#### PASSAGE SHOWN:
--- BEGIN ---
By itself, this looks at all columns in a row to determine whether or
not the row is unique. More often, we will probably want to specify
which columns to use with the subset
argument.
For example, we can count the number of times each station observed
rainfall greater than 150 mm in a month by first using query()
to
select all rows where rain
is greater than 150, then use
value_counts()
with the subset
argument to count the number of
unique occurrences of station
in the resulting table:
station_data \
.query('rain > 150') \
.value_counts(subset='station')
From this, we can quickly see that Stornoway Airport, located in the Outer Hebrides, has far more months with heavy rainfall (278) than any other station in our dataset; by contrast, Oxford has only recorded 12 such months between 1853 and 2022.
Note that in this cell, we’re also using the line break character,
\
, to split the call across multiple lines to help with readability.
As far as python is concerned, there is no difference between this:
station_data \
.query('rain > 150') \
.value_counts(subset='station')
and this:
station_data.query('rain > 150').value_counts(subset='station')
But, the former can be easier to read/understand what is being done. You will likely see code written in both styles, but I will try to break things into different lines when it makes sense.
adding columns to the table#
In a previous exercise, we saw how we can add a variable/column to a DataFrame using the output of a function:
station_data['date'] = pd.to_datetime({'year': station_data['yyyy'], 'month': station_data['mm'], 'day': 1})
And, we saw how we could assign values to a column based on the values in other columns:
station_data['season'] = '' # initialize an empty string column
station_data.loc[station_data['mm'].isin([1, 2, 12]), 'season'] = 'winter' # if month is 1, 2, or 12, set season to winter
station_data.loc[station_data['mm'].isin(range(3, 6)), 'season'] = 'spring' # if month is 3, 4, or 5, set season to spring
station_data.loc[station_data['mm'].isin(range(6, 9)), 'season'] = 'summer' # if month is 6, 7, or 8, set season to summer
station_data.loc[station_data['mm'].isin(range(9, 12)), 'season'] = 'autumn' # if month is 9, 10, or 11, set season to autumn
Now, let’s look at another way that we can accomplish the same thing, in a slightly more “pythonic” way, by using some of the features of the language.
--- END ---
#### RECORDS PROVIDED:
--- BEGIN ---
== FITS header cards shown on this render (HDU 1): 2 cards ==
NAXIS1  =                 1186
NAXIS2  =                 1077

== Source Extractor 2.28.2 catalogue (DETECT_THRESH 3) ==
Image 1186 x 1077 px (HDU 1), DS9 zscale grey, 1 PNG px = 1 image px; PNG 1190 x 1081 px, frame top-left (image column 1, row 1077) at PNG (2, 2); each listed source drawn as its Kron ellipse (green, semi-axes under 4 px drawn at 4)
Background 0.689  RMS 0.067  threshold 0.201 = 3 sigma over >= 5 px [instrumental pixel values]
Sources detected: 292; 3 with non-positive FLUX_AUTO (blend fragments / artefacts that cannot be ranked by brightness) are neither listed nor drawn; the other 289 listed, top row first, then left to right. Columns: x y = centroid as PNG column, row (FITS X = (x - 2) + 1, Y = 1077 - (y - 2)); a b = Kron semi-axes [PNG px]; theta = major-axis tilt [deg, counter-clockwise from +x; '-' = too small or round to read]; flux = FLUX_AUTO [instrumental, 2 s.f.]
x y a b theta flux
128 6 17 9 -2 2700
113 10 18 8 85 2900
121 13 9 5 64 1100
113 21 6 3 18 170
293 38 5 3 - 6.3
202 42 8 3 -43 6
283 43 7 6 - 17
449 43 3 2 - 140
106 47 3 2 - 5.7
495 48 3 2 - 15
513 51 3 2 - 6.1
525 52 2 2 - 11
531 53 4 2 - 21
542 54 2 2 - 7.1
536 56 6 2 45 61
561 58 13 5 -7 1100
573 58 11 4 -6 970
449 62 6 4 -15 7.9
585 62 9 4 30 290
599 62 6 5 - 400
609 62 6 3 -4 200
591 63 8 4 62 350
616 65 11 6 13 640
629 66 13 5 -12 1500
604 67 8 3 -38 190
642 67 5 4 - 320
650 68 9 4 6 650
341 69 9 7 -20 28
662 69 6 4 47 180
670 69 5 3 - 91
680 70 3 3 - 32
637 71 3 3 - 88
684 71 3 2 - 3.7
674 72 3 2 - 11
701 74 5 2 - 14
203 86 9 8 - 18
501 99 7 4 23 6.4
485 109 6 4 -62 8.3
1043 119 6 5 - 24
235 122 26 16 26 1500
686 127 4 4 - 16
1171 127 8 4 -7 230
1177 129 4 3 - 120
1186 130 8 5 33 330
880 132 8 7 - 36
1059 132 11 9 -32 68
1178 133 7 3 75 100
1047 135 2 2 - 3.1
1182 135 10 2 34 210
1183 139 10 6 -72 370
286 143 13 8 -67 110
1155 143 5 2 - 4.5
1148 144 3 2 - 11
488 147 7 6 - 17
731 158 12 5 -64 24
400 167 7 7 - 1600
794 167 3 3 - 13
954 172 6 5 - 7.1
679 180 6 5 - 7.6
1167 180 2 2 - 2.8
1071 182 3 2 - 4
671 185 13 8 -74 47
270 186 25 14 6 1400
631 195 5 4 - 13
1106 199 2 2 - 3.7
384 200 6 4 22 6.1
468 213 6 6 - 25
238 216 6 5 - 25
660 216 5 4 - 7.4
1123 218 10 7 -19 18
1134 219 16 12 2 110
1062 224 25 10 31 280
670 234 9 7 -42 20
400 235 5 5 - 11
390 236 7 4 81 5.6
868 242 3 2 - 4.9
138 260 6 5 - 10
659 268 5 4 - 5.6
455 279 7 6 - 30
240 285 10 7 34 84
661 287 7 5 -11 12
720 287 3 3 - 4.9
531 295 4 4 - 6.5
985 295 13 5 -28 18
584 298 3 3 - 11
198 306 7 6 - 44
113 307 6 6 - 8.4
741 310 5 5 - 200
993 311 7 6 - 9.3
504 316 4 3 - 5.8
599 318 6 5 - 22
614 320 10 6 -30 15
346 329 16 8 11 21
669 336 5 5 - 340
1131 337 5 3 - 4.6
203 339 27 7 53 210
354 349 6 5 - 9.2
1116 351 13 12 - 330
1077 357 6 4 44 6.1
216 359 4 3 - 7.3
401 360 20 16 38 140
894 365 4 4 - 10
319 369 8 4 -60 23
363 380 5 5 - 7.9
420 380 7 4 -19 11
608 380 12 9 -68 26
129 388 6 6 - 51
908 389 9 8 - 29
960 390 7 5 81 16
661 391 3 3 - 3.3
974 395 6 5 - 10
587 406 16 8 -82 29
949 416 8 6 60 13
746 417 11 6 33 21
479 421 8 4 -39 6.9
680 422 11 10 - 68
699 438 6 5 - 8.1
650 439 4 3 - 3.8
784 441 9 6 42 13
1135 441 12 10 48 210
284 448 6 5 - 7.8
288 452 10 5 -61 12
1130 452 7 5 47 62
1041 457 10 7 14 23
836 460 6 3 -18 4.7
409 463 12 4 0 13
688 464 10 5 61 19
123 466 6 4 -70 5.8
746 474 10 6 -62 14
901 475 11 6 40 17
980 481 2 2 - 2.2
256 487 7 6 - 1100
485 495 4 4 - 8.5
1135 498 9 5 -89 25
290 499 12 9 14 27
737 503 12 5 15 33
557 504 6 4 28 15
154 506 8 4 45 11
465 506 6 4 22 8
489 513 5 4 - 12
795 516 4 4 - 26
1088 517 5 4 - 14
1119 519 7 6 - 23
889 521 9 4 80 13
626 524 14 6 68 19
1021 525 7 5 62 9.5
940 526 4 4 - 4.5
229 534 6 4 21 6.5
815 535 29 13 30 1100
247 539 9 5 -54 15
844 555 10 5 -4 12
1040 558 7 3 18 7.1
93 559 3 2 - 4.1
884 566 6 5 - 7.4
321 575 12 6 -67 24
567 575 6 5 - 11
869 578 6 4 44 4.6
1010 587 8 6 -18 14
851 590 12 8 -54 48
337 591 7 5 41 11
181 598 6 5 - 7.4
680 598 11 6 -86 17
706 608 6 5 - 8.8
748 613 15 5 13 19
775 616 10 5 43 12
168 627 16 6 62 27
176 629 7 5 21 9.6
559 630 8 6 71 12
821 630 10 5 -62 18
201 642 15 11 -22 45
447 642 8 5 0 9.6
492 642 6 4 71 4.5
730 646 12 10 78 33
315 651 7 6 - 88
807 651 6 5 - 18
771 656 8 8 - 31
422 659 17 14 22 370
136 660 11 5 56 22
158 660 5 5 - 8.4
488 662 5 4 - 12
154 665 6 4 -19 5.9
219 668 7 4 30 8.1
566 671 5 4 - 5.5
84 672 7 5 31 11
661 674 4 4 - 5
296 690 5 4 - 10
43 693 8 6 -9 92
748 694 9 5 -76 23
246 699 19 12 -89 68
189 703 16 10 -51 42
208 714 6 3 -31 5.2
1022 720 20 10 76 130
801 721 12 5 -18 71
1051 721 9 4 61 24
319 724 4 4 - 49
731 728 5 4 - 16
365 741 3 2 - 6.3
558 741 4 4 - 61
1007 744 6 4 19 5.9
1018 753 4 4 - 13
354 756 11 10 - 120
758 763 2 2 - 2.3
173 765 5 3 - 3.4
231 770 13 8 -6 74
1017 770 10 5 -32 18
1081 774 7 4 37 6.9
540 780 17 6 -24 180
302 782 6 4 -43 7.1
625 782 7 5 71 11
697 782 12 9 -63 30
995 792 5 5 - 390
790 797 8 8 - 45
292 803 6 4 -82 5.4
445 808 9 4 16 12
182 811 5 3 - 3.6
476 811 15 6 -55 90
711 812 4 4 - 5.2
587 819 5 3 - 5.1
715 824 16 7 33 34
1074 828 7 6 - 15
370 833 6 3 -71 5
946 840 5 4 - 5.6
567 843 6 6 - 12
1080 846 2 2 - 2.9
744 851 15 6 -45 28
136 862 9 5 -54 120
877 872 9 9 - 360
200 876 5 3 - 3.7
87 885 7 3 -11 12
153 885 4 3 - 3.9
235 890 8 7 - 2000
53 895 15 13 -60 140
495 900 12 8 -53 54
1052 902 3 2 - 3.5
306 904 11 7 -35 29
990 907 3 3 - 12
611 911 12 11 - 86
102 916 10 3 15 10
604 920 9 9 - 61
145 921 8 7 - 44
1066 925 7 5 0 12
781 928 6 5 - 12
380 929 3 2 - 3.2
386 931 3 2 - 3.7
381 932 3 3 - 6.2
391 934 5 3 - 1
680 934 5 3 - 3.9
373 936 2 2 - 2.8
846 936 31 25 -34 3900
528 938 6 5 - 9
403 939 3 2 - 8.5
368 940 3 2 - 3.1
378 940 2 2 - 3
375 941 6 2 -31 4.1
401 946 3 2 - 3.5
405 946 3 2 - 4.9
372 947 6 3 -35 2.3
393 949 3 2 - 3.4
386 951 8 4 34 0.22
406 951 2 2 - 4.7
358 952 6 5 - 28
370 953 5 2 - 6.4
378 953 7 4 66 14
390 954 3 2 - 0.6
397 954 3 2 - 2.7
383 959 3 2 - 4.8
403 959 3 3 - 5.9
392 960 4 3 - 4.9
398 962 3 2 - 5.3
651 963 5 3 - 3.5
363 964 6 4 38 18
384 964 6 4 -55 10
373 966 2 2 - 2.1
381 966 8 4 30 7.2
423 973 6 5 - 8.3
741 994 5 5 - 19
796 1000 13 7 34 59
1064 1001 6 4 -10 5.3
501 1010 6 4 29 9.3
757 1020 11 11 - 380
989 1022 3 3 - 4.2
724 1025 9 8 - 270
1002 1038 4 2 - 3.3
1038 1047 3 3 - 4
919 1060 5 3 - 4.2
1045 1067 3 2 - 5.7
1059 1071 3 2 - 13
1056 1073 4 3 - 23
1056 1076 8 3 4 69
--- END ---
#### WHAT TO DO:
A. Decide whether each statement agrees with the pandas tutorial. Answer yes or no, and quote the words of the tutorial that settle it.
(i) Stornoway Airport has more months of heavy rainfall than any other station in the dataset.
(ii) Splitting the call across several lines changes how python runs it.
(iii) Oxford has recorded 278 months with rainfall above 150 mm.
B. Carry on with the pandas tutorial, starting after its last sentence.

#### ANSWERS IN ORDER:
A.
(i) Yes: "Stornoway Airport, located in the Outer Hebrides, has far more months with heavy rainfall (278) than any other station in our dataset"
(ii) No: "As far as python is concerned, there is no difference between this"
(iii) No: "Oxford has only recorded 12 such months between 1853 and 2022"

B.
First, we’ll use range()
(documentation)
to get a list of numbers from 1 to 12, corresponding to the months of
the year:
months = range(1, 13) # get a list of numbers from 1 to 12
Next, we’ll use list multiplication and addition to create a list of the season names for each month:
seasons = ['winter'] * 2 + ['spring'] * 3 + ['summer'] * 3 + ['autumn'] * 3 + ['winter']
seasons # show the list of season names for each month
We could, of course, have written this out explicitly:
seasons = ['winter', 'winter', 'spring', 'spring', 'spring', 'summer', 'summer', 'summer', 'autumn', 'autumn', 'autumn', 'winter']
Instead, we have used the fact that multiplying a list by an integer repeats the list, and adding lists together concatenates them, to simplify this (and also to remind you of these properties of lists).
Next, we can create a dict() using zip()
(documentation)
to create pairs of month number/season name values:
dict(zip(months, seasons)) # create a dict() of month/season pairs
Finally, we will use .map()
(documentation)
to assign season names to each row, based on the value of mm
(the
month number):
station_data['season'] = station_data['mm'].map(dict(zip(months, seasons)))
station_data.head(n=12) # show the first 12 rows of the table
re-naming columns#
Often, we may also want to rename variables to make them easier to
read/understand. For example, the yyyy
, mm
, and af
variables
in our table are not necessarily the easiest to understand. We can
rename them to more clear names, such as year
, month
, and
air_frost
, using the .rename()
method
(documentation).
To make it clear that we are renaming the columns, we’ll use the
columns
argument, passing a dict()
of old/new names. We also
want this change to happen “in place”, meaning that it should update the
column names of the existing DataFrame, rather than returning a new
DataFrame:
station_data.rename(columns={'yyyy': 'year', 'mm': 'month', 'af': 'air_frost'}, # rename columns using old/new name pairs
inplace=True # update the values of this dataframe, not return a new one
)
station_data.head(n=5) # show the first 5 rows of the dataframe
Many of the methods that we are working with in this exercise have an
inplace
argument - by default, pandas
assumes that you don’t
want to overwrite the existing DataFrame object with these changes.
If we don’t use the inplace
argument, we need to assign the output
to a new variable in order to use it; for example:
new_df = old_df.rename(columns={'old_name': 'new_name'})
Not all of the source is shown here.